The Organismo de Investigacion Judicial (OIJ), confirmed they are investigating the disappearance of the owner of local online sportsbook, 5Dimes, located in San Pedro after he was reported missing late last month.
OIJ director, Walter Espinoza, confirmed they are investigating the disappearance of 43-year-old William Sean Creighton, known throughout the online sports betting world simply as ‘Tony,’ who hasn’t been seen since he left work on the night of September 24.
His wife, a Costa Rican national, reported him missing the following day. Espinoza said they cannot comment anymore on the case for fear of putting at the risk the man’s life.
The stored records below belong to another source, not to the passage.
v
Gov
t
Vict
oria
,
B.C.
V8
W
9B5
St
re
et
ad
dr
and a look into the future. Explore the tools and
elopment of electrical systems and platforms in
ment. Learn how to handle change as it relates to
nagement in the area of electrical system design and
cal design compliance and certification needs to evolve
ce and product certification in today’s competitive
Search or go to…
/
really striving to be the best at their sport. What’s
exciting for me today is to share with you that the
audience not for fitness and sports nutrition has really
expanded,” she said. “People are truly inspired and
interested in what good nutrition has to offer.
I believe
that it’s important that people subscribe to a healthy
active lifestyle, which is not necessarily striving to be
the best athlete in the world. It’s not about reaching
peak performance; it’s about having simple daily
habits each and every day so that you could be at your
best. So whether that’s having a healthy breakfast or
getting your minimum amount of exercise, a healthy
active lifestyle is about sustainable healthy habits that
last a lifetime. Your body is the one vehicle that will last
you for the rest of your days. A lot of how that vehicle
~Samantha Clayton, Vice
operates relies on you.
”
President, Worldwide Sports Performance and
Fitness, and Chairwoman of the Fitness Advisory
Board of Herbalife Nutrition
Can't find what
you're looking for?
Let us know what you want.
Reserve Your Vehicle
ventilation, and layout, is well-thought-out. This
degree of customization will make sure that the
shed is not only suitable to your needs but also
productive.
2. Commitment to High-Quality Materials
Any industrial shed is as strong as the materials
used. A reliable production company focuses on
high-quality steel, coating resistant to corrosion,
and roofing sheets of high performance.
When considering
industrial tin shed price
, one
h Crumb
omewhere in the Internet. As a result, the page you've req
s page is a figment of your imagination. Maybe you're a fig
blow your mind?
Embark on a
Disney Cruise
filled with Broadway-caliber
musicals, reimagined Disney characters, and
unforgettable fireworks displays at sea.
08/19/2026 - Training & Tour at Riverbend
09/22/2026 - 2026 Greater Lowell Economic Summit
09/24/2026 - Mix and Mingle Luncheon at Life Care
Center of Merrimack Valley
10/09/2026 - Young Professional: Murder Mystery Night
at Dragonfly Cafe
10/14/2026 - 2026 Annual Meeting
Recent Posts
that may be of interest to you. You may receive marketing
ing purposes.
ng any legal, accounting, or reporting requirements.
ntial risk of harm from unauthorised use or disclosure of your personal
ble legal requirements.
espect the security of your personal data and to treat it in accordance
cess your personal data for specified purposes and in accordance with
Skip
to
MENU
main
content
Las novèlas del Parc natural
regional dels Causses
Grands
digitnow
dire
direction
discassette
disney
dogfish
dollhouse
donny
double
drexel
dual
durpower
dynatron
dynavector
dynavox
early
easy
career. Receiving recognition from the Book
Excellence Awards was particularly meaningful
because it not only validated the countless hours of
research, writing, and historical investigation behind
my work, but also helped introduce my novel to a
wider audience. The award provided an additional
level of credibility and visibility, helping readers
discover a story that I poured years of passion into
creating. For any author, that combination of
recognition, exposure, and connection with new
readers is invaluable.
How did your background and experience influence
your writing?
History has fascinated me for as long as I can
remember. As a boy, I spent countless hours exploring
Espinoza would only say the OIJ is investigating a disappearance, not speculating if the case was an abduction, would only say that the OIJ not received any ransom requests.
But Costa Rica’s self-proclaimed “most sold newspaper in Costa Rica”, the Diario Extra, reported that “Tony” had been abducted by four men and that a sizable ransom had already been paid by his family.
According to the Diario Extra report, Tony’s Porsche Cayenne was forced off the road that night by two gunmen on a motorcycle and two more individuals in a BMW. Tony’s wife reportedly received a call from his captors later that night, demanding payment of US$950,000 dollars.
The family and the OIJ are not confirming (or denying) the kidnapping or the ransom. The Diario Extra claims sources close to the case for their information.
The reports say that Tony spoke to his wife to assure her that he was fine, and a payment in ‘virtual currency’ was said to have been transmitted electronically to his captors that same night.
However, Tony’s release never came.
Other reports indicate the family had hired private investigators from the U.S. — allegedly former agents of the US Federal Bureau of Investigation — who traveled to Costa Rica, but would not disclose publicly their findings. The Diario Extra reports the PI’s are still in Costa Rica, though cooperating with local police.
The report indicated that Creighton’s family had hired private investigators before contacting the police.